SEAL commandos and “night stalkers”

Prior to the US operation to seize the newly named Marinera, the US military positioned assets in the UK while the tanker traveled in waters between the UK and Iceland, including at least 12 C-17s and two AC-130 gunships.

US P-8 surveillance planes, flying from RAF Mildenhall in Suffolk, England, were reportedly monitoring the tanker before its seizure, according to open source flight data. At least two V-22 Ospreys were active in the United Kingdom, including one conducting rapid rope descent training, which allows troops to quickly disembark from the aircraft without it landing, according to video posted on social media and verified by CNN.

The tanker was seized in a pre-dawn operation, according to US Homeland Security Secretary Kristi Noem.

U.S. Navy SEAL commandos were among the U.S. forces that boarded the tanker, transported by the U.S. Army’s 160th Special Operations Aviation Regiment, a helicopter unit also known as the “night stalkers,” according to two people briefed on the operation.

The United Kingdom provided support to the American operation, according to the British Ministry of Defense.

The Coast Guard released a video of the Cutter Munro following the Venezuela-linked oil tanker Marinera, formerly called Bella 1, in the North Atlantic shortly before the US seized the vessel on January 7, 2026.

Two Russian military aircraft flew over the U.S. Coast Guard vessel a couple of days earlier, Coast Guard Commander Adm.
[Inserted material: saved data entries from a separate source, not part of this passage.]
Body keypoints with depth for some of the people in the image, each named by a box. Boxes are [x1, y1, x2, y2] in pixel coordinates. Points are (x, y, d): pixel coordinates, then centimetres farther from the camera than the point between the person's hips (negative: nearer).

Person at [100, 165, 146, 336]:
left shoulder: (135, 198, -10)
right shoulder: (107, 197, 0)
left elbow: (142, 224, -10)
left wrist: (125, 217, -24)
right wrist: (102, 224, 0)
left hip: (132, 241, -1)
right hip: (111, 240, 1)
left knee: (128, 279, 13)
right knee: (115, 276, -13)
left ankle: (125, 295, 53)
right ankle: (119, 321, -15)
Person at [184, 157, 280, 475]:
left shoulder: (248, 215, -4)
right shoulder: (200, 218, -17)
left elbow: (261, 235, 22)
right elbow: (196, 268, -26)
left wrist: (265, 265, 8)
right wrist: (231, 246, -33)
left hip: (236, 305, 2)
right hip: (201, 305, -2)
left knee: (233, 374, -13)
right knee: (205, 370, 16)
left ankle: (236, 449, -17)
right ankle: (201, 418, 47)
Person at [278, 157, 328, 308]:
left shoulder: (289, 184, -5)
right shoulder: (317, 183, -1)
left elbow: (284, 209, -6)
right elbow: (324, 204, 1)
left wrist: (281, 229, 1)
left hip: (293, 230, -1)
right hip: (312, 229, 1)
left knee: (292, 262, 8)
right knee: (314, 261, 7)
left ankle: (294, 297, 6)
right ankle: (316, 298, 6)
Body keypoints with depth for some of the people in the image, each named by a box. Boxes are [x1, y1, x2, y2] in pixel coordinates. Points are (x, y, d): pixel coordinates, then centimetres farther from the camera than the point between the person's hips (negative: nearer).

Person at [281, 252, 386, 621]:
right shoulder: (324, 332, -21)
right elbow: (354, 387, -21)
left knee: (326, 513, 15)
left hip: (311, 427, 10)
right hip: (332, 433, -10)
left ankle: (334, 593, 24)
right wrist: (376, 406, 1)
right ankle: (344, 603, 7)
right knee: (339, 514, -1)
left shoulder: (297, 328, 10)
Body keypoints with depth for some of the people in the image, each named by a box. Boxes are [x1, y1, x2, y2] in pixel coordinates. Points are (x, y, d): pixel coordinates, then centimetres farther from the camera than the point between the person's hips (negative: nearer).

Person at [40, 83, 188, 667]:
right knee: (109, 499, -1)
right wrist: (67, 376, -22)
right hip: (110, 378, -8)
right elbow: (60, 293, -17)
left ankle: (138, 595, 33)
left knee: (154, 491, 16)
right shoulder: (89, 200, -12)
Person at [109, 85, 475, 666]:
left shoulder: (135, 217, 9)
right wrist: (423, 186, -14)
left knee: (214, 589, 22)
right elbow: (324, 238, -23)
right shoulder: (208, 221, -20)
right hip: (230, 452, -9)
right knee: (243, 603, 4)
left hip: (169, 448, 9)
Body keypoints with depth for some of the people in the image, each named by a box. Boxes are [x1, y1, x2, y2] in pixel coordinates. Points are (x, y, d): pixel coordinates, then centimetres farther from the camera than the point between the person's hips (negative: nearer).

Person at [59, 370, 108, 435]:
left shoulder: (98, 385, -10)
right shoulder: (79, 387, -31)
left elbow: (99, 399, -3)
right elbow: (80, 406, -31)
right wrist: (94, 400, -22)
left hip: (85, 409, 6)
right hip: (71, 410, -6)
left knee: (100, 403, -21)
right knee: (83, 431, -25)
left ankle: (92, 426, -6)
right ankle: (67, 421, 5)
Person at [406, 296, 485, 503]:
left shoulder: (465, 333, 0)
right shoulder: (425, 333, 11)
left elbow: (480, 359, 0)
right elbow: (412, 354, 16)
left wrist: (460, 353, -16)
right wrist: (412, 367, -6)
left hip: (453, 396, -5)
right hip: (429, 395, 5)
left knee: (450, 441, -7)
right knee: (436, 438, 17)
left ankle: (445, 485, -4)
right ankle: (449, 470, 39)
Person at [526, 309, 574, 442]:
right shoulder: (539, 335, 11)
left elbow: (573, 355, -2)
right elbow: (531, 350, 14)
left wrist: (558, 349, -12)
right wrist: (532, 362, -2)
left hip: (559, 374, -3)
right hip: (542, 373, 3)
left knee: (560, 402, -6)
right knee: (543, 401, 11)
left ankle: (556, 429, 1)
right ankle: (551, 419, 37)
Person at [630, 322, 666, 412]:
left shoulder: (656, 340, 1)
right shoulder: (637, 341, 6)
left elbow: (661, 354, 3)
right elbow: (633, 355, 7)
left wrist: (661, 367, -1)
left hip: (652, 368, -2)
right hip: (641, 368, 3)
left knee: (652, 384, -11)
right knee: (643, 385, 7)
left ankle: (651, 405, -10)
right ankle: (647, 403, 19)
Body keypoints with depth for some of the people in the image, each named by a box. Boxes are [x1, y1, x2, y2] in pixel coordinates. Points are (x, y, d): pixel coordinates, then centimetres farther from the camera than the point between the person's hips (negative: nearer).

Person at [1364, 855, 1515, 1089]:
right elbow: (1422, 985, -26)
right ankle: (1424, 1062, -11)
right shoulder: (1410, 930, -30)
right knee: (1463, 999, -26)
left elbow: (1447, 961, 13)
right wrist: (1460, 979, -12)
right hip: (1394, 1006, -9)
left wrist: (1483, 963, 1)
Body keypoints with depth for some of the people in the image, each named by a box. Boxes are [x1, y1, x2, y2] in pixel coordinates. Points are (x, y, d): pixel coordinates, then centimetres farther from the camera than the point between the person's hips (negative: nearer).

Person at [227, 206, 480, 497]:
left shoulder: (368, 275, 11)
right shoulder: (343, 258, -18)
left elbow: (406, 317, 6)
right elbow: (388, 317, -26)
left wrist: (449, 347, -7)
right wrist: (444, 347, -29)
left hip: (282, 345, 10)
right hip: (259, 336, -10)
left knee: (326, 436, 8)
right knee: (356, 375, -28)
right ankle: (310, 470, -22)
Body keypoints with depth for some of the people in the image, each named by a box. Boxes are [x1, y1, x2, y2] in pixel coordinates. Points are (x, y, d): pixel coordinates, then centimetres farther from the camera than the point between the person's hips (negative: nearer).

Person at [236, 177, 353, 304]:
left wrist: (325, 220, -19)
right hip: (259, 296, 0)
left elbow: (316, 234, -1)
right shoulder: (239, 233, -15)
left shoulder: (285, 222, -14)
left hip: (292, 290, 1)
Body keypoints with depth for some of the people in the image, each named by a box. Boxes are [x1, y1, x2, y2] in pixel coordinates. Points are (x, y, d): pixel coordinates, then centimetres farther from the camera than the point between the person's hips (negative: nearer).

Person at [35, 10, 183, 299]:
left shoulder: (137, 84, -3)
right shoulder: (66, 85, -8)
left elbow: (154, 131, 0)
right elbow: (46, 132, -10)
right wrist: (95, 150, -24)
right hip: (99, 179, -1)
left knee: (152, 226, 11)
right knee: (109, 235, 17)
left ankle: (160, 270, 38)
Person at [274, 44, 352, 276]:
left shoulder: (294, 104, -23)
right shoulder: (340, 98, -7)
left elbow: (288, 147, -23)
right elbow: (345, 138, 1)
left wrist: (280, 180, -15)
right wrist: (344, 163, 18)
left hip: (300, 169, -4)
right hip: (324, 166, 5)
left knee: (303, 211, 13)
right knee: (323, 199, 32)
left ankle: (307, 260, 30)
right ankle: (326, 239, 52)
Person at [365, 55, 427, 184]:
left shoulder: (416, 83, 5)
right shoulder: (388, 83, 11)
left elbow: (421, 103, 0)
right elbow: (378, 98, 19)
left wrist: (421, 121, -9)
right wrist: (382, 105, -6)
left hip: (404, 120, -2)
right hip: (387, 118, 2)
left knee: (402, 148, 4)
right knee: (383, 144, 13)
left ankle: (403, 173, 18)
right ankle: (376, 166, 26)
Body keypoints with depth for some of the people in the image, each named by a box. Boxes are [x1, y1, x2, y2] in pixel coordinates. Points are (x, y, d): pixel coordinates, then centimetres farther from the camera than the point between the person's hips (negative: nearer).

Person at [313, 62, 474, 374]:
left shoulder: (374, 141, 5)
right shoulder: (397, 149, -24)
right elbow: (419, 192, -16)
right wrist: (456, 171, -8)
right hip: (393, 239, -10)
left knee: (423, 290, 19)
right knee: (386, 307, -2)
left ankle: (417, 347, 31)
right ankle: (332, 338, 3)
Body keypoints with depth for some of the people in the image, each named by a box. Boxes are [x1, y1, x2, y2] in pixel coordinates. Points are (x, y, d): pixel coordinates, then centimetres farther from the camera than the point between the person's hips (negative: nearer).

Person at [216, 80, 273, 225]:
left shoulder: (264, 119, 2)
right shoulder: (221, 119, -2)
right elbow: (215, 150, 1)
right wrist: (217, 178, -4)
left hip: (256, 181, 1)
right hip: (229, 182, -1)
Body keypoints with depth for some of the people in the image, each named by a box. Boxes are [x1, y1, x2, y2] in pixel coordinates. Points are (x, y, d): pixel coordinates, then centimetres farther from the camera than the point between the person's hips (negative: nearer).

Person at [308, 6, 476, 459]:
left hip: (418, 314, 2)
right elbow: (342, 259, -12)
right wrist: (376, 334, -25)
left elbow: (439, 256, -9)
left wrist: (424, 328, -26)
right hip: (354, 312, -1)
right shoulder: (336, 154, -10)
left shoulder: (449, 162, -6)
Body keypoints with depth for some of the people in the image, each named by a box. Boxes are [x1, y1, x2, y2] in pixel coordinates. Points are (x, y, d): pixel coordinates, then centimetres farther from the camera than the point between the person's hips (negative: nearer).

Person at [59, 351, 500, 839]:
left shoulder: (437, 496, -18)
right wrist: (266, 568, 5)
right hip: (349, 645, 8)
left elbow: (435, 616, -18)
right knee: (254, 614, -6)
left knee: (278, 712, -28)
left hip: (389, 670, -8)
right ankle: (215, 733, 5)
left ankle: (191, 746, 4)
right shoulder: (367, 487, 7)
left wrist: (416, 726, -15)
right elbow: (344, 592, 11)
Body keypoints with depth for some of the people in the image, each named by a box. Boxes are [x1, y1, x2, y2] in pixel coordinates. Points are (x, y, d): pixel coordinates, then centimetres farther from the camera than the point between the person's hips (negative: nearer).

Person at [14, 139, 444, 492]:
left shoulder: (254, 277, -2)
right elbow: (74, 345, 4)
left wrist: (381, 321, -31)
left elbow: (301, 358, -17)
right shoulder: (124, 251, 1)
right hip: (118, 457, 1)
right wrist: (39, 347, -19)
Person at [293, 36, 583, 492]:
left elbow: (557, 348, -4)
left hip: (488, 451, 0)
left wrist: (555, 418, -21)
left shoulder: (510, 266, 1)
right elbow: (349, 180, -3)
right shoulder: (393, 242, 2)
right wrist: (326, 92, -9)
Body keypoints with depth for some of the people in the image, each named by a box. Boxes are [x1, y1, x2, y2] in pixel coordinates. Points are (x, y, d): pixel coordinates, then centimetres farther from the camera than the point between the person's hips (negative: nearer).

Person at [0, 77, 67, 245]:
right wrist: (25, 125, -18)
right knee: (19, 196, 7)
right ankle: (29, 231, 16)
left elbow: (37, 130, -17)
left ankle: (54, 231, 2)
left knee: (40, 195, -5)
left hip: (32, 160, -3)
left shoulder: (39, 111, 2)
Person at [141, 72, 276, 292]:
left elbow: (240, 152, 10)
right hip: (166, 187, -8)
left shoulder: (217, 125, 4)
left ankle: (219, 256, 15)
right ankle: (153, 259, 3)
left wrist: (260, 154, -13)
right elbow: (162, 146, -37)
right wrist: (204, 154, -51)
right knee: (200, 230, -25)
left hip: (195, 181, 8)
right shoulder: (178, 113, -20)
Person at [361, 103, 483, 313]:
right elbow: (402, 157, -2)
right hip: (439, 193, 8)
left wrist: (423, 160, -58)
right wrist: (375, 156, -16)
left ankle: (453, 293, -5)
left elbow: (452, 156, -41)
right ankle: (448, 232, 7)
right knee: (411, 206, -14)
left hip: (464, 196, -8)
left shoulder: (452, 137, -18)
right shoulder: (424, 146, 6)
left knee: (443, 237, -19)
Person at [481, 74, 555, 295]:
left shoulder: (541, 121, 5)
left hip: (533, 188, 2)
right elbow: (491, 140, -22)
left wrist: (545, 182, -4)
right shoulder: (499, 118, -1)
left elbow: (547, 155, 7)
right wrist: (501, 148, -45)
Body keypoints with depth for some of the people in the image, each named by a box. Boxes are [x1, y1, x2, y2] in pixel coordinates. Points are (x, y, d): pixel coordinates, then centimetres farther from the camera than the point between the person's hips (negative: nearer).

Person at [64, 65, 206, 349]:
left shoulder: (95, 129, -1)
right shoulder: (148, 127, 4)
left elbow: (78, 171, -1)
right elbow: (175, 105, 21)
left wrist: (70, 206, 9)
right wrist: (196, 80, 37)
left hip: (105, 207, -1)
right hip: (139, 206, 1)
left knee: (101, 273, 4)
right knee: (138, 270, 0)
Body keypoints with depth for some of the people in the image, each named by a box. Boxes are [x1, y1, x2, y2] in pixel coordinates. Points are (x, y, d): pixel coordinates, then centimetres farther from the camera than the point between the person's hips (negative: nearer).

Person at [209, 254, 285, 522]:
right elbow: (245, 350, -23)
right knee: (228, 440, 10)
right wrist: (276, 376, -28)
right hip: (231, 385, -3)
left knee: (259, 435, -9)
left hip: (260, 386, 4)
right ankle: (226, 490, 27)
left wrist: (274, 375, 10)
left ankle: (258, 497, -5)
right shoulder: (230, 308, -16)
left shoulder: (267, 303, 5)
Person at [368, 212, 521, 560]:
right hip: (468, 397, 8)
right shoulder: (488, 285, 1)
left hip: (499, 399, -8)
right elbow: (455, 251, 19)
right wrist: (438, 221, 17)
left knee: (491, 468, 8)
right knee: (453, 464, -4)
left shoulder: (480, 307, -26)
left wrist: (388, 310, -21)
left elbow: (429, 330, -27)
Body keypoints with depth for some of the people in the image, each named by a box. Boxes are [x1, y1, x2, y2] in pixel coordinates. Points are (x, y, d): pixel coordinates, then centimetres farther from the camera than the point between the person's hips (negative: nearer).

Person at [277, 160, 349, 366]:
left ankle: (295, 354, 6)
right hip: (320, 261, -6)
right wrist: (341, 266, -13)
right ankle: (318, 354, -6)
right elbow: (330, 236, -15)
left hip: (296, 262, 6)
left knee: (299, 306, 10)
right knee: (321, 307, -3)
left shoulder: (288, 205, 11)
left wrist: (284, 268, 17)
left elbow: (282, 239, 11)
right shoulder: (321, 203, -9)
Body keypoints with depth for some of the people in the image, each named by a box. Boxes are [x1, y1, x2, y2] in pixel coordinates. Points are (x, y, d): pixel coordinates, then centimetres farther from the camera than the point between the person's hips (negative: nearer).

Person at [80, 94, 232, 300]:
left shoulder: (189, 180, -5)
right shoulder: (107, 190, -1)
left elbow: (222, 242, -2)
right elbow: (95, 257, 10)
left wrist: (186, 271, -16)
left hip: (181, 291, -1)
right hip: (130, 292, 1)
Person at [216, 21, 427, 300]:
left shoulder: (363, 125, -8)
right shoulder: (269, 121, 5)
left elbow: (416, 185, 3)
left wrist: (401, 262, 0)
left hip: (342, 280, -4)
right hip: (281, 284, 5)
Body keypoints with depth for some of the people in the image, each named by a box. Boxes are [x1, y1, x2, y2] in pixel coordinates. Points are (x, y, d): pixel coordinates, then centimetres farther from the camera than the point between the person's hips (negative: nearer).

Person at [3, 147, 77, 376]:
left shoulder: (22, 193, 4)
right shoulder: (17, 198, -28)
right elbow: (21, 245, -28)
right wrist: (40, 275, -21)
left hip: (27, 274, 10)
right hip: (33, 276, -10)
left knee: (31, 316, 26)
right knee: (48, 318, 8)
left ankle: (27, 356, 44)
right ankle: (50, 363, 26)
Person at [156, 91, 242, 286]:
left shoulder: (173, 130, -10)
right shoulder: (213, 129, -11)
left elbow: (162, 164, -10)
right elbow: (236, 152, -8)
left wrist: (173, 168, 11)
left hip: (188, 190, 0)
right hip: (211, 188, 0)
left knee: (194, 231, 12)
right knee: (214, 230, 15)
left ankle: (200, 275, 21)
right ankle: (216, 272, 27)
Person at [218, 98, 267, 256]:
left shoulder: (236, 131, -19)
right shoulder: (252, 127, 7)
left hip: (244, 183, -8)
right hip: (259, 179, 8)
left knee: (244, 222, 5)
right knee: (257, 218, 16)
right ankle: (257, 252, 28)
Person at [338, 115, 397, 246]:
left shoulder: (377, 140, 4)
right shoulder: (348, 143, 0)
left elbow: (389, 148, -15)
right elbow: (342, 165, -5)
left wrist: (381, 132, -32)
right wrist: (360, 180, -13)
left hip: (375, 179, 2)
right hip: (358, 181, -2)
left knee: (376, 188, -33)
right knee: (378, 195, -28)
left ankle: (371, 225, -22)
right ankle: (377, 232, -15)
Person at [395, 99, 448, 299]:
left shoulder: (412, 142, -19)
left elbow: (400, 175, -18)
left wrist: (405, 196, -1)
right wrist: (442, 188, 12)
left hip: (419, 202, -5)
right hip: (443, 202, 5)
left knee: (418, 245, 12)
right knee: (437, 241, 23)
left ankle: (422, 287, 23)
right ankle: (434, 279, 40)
Kevin Lunday told ABC News in an interview Thursday. But he said that “at no time was the Coast Guard at all concerned about the Russian military presence interfering with our legal authority and our operation that was ongoing.”

Noem said in a social media post that the U.S. Coast Guard cutter Munro followed the tanker “through high seas and treacherous storms, maintaining diligent vigilance and protecting our country with the determination and patriotism that make Americans proud.”

It is still unclear where the Bella 1 is headed. The vessel has moved south toward the middle of the Atlantic since it was seized, according to MarineTraffic. Trump told Fox News on Thursday that “oil is being unloaded right now” following the ship’s seizure, although the tanker did not appear to have oil on board.

With or without oil, the United States could take the tanker to be processed and sold at auction, said Aaron Roth, a former strategic adviser to the commandant of the Coast Guard during the Obama administrations and the first Trump administration.

“I would assume that, based on the vessels and their composition and where they are in terms of overall safety and reliability, there would probably be a market to acquire those vessels,” Roth said. “So there may be a sale process at some point in the future.”